Même s’il reste près de trois mois avant la fin de 2020, la facture de cette année des finances publiques sera salée. Sur ce constat, il n’y a aucun doute. Essentiellement, les « coupables » sont deux crises, sanitaire et pétrolière. Un jumelage dont les conséquences sur l’Algérie sont très négatives. La Covid-19 a ainsi ralenti l’activité économique du pays et, au bout, il y a une baisse conséquente de la fiscalité ordinaire. Aussi, la chute des cours du brut sur le marché mondial a fait fondre les revenus de la fiscalité pétrolière.
D’où les grandes difficultés dans lesquelles se retrouve l’exécutif dans l’élaboration, à court et à long terme, de ses projets.
L’avant-projet de loi de finances 2021, examiné la semaine dernière en Conseil des ministres, donne une idée des obstacles qu’aura à contourner l’équipe de Abdelaziz Djerad.
Donc, comment trouver de nouvelles recettes ? La solution la plus facile est l’élaboration de nouvelles impositions. Certes, c’est valable mais loin d’être suffisant. Toutefois, il serait intéressant de connaître ce qu’aura apporté l’impôt sur la fortune introduit dans la LF 2020. Son application sur le terrain et ses éventuels bons « résultats » sont, sans aucun doute, un repère déterminant dans les nouvelles relations en gestation entre les gouvernants et les gouvernés. L’impact de cette forme de justice sociale sera capital dans toute sortie de crise escomptée.
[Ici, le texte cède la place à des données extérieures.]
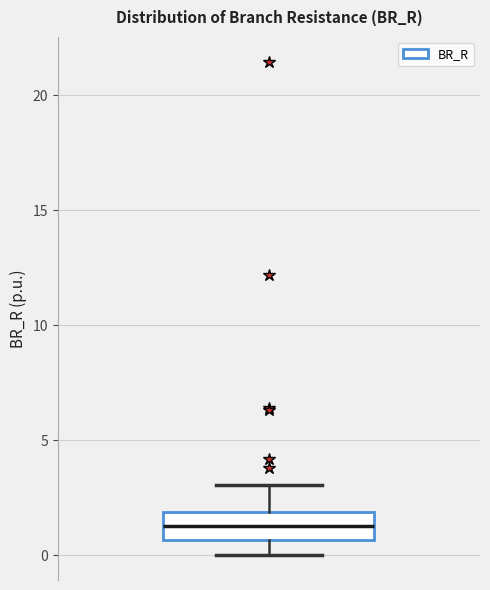

Read this box plot against the y-axis: the position of the median line, the range covered by the box, and the ends of both whiskers. The values are not printed on the chart, so give them approximately, as read against the axis.

median 1.5, box 0.5 to 2.0, whiskers 0.0 to 3.0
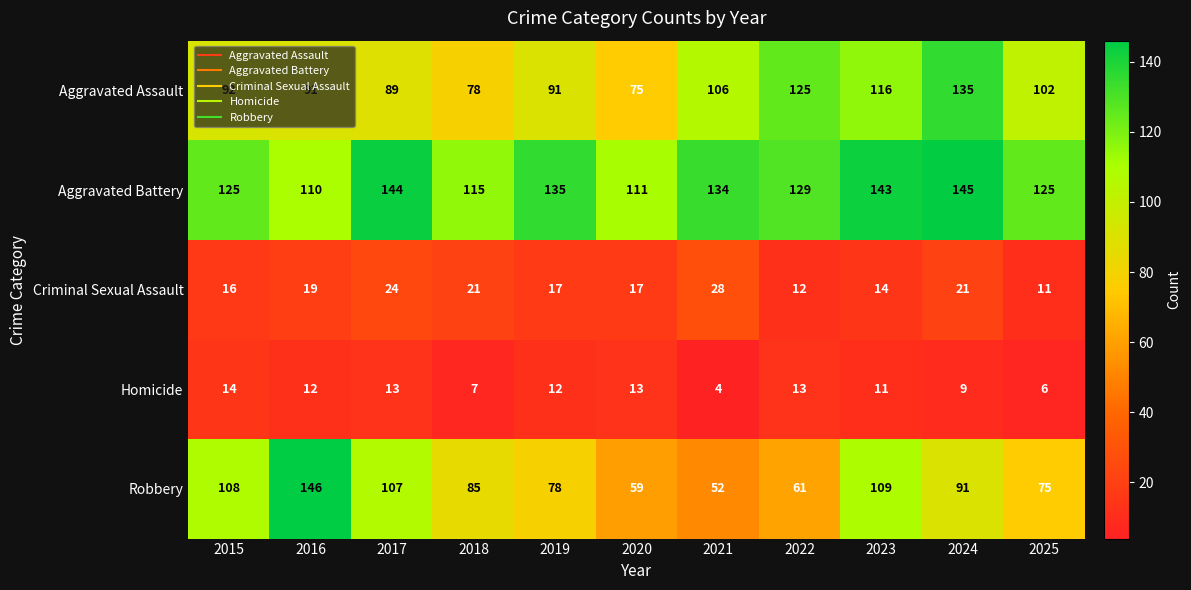

Which label corresponds to the smallest value in the chart?

2021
La double baisse de fiscalité est une occasion également de mettre en avant les idées innovantes, et dans tous les secteurs. Ne plus se contenter des recettes pétrolières est devenue, au fil des années, synonyme de langue de bois. Elle est d’autant vraie que le temps n’a fait que confirmer cette «sentence ».
Il est plus que nécessaire de faire impliquer, pas la majorité, mais tout le monde, dans un processus de sauvetage du pays. Une stabilité économique reste l’un des principaux remparts devant tous les dangers qui entourent l’Algérie. Mieux encore, les stratégies nationales ne peuvent plus se dissocier de la conquête de nouveaux espaces en dehors des frontières. Le soft-power algérien peut commencer d’ores et déjà par l’Afrique.